IS LANGO LANGUAGE ENDANGERED?

John Otim, a writer, poet, and teacher at All Saints University, Lango.

Rhino, Lango symbolWithin the past 40 years the Lango language or Leblango, as it is called, has changed dramatically. This was not entirely a surprise. The people themselves have changed fundamentally within this same period. A good part of a generation or two was lost. Unaccounted for. A new and mostly young people have come into their own under the most trying circumstances. Many of them grew up in refugee camps. They missed out on education. They missed out on job training. Today, youth unemployment is endemic.

Young people are one of the most neglected groups in northern Uganda. Over 21 years of conflict, whole generations have missed out on education, training, jobs and, by implication, the ability to become economically and socially empowered” International Alert.

With the transition, from a vanished generation to a new generation, came change in the language. Old words, long since disused, reappeared: operakino, otukakino, ochorakino, okanyakino. They added nothing new. Their appeal remained limited. Listening to the few that spoke it, the image of a drowning man clutching at straws comes to mind. Desperation! There it was! The sun is coming up.  A people yearning to go out and graze their animals. Alas, their once teeming herds of cattle were no longer there. Someone had taken them. By force of arms.

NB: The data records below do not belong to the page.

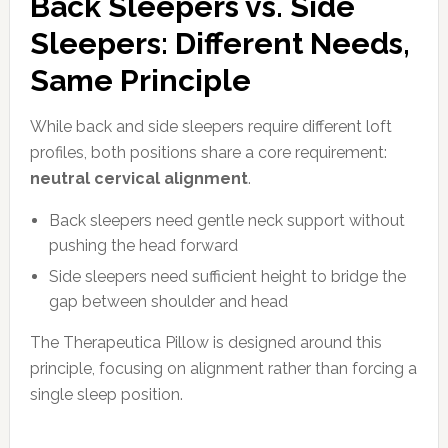
Back Sleepers vs. Side
Sleepers: Different Needs,
Same Principle
While back and side sleepers require different loft
profiles, both positions share a core requirement:
neutral cervical alignment
.
Back sleepers need gentle neck support without
pushing the head forward
Side sleepers need sufficient height to bridge the
gap between shoulder and head
The Therapeutica Pillow is designed around this
principle, focusing on alignment rather than forcing a
single sleep position.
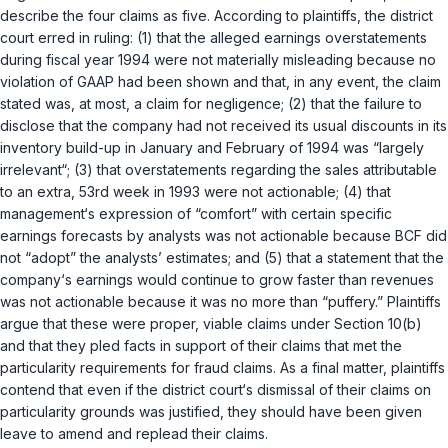
describe the four claims as five. According to plaintiffs, the district
court erred in ruling: (1) that the alleged earnings overstatements
during fiscal year 1994 were not materially misleading because no
violation of GAAP had been shown and that, in any event, the claim
stated was, at most, a claim for negligence; (2) that the failure to
disclose that the company had not received its usual discounts in its
inventory build-up in January and February of 1994 was “largely
irrelevant“; (3) that overstatements regarding the sales attributable
to an extra, 53rd week in 1993 were not actionable; (4) that
management‘s expression of “comfort” with certain specific
earnings forecasts by analysts was not actionable because BCF did
not “adopt” the analysts’ estimates; and (5) that a statement that the
company‘s earnings would continue to grow faster than revenues
was not actionable because it was no more than “puffery.” Plaintiffs
argue that these were proper, viable claims under Section 10(b)
and that they pled facts in support of their claims that met the
particularity requirements for fraud claims. As a final matter, plaintiffs
contend that even if the district court‘s dismissal of their claims on
particularity grounds was justified, they should have been given
leave to amend and replead their claims.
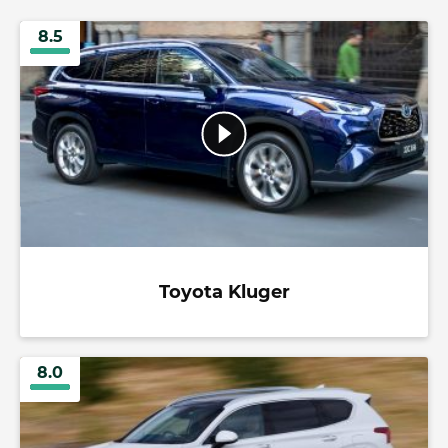
8.5
Toyota Kluger
8.0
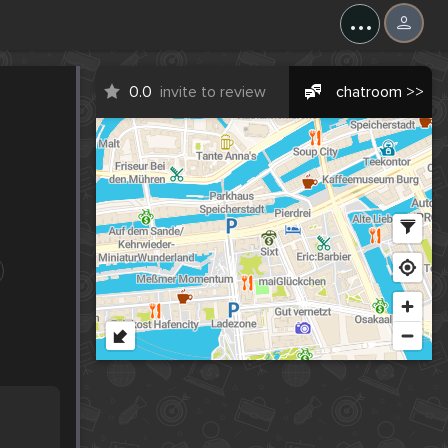
...
0.0
invite to review
chatroom >>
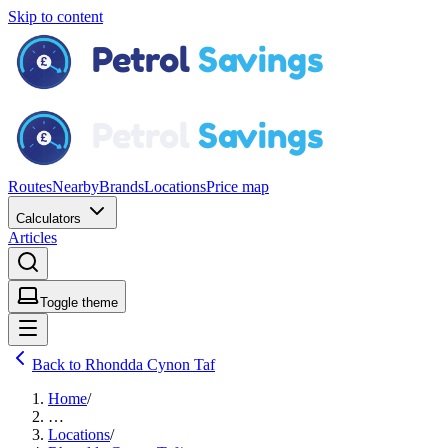
Skip to content
Routes
Nearby
Brands
Locations
Price map
Calculators
Articles
Toggle theme
Back to Rhondda Cynon Taf
Home
/
…
Locations
/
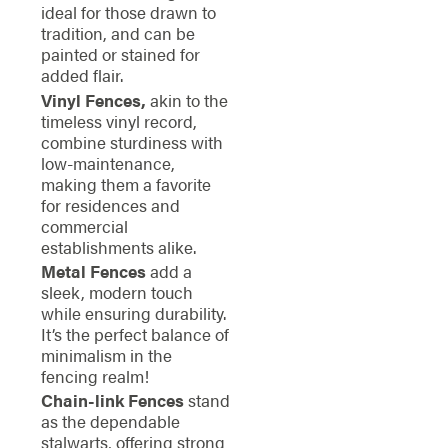
ideal for those drawn to
tradition, and can be
painted or stained for
added flair.
Vinyl Fences,
akin to the
timeless vinyl record,
combine sturdiness with
low-maintenance,
making them a favorite
for residences and
commercial
establishments alike.
Metal Fences
add a
sleek, modern touch
while ensuring durability.
It’s the perfect balance of
minimalism in the
fencing realm!
Chain-link Fences
stand
as the dependable
stalwarts, offering strong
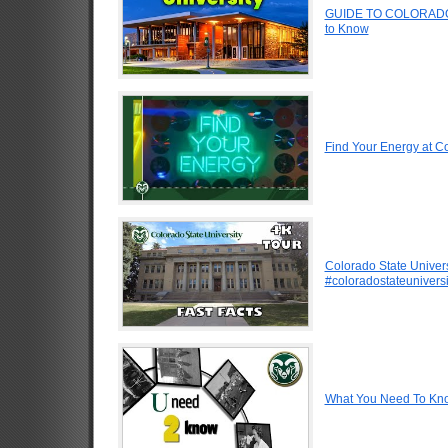
GUIDE TO COLORADO 
to Know
Find Your Energy at Co
Colorado State Univers
#coloradostateuniversi
What You Need To Know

Newspaper reports talked of people in the planes seeing endless lines of cattle driven away from the region.

Change is the condition of life. Living things change, a sign that they are alive. Change by itself is not a statement of good health. Sometimes change is the result of decay. Wholesale removal of the means of livelihood for an entire ethnic group can lead to disaster, which in turn impacts on the language they speak.

Regardless of assurances from international bodies dedicated to watching over world languages, to the effect that the Lango language is doing well, it is impertinent to pause the question given the situation here on the ground. Is Leblango dying?

One of the ways Leblango has undergone change over the recent past is in the addition of new words. In the future, some linguist will tell just how many new words have been added in the past 40 years. They will tell, how this compares with development in the nearby languages. There is no doubt that Lango language today enjoys a much richer vocabulary than it did 40 years ago. This is a good sign.

Some new words have come into the language to denote totally new concepts. Others have come to express concepts that were there before but were not at the fore. Such new words as wibiye (politics), otedero (ordinary people), biacara (profit), camucana (corruption), aparcwinya (my love). All these were concepts and realities that existed.

One aspect of Leblango that has experienced a lot of change are the nouns. In the past there were many nouns in the language for which the singular also expressed the plural. Today there is a trend for plurals and plural creation. Here are a few examples.

Singular

Plural

 

New plural

Gali (bicycle)

Gali

 

Gal-li

Buk (book)

Buk

 

Bukke

 

 

 

 

Pali (trousers)

Pali

 

Pal-li

Pala (knife)

pala

 

pale

Otoka (car)

otoka

 

otoke

These new developments are the result of pressure arising from nearby languages especially English whose nouns abound in plural forms. Yet, here too, one may observe the workings of the phenomenon we have described. That is to say, the result of desperation arising from an acute problem in society, in this case, the prolonged war in northern Uganda. That then manifests in the language. Two issues arise out of this. How to direct and manage language change. How to spell new and emerging words in a logical and consistent manner.

Which leads us back to the fundamental problem in the Lango language. The problem of orthography.

  1. What are the sounds of the language? Do they include the ‘s’ sound and the ‘h’ sounds? I believe they do. I first made this affirmation 10 years ago at a Lango Language Workshop. The orthography issued by the Lango Language Board, exclude those 2 sounds.
  2. How do we spell the words of the language?
  3. Where does one word come to an end and another word begins?
  4. How do we write these words to make sentences?
  5. Do we need a new orthography to guide us?

We know that an orthography is validated only when users of the language freely accept and use the orthography. An orthography that gathers dust on the shelves is not a functional orthography.

To get back to the key question of the paper: Is Leblango in danger? Despite apparent buoyancy in the language today, the answer to the question is, I am afraid, yes. The following are signs that there are problems in the language.

  • Paucity of writing and publishing in Leblango.
  • Total absence of TV broadcasting in Leblango.
  • Near absence of Leblango cinema and Leblango videos.
  • Poor showing of Leblango on the internet.
  • Emergence of fake words: owobe, onyira, Langis.

Endangered languages undergo changes of simplification and reduction, a process known as language obsolescence (Encyclopedia of Social and Behavioral Sciences).

Could this be what is happening to Leblango? Albeit in a yet mild and undefined manner. Could the use of new plurals for words already in plural, could the widespread use of fake words, could the wholesale borrowing of words from other languages (to replace words that already exist), could they in the end amount to this? What should be done?

Consider this. The health of a language is inseparable from the culture of its people. Which means that we could never solve the problem of language solely at the level of language. We must look to literature, we must look to music, to dance, to theater. In the great age of media (read: internet) we must look to journalism.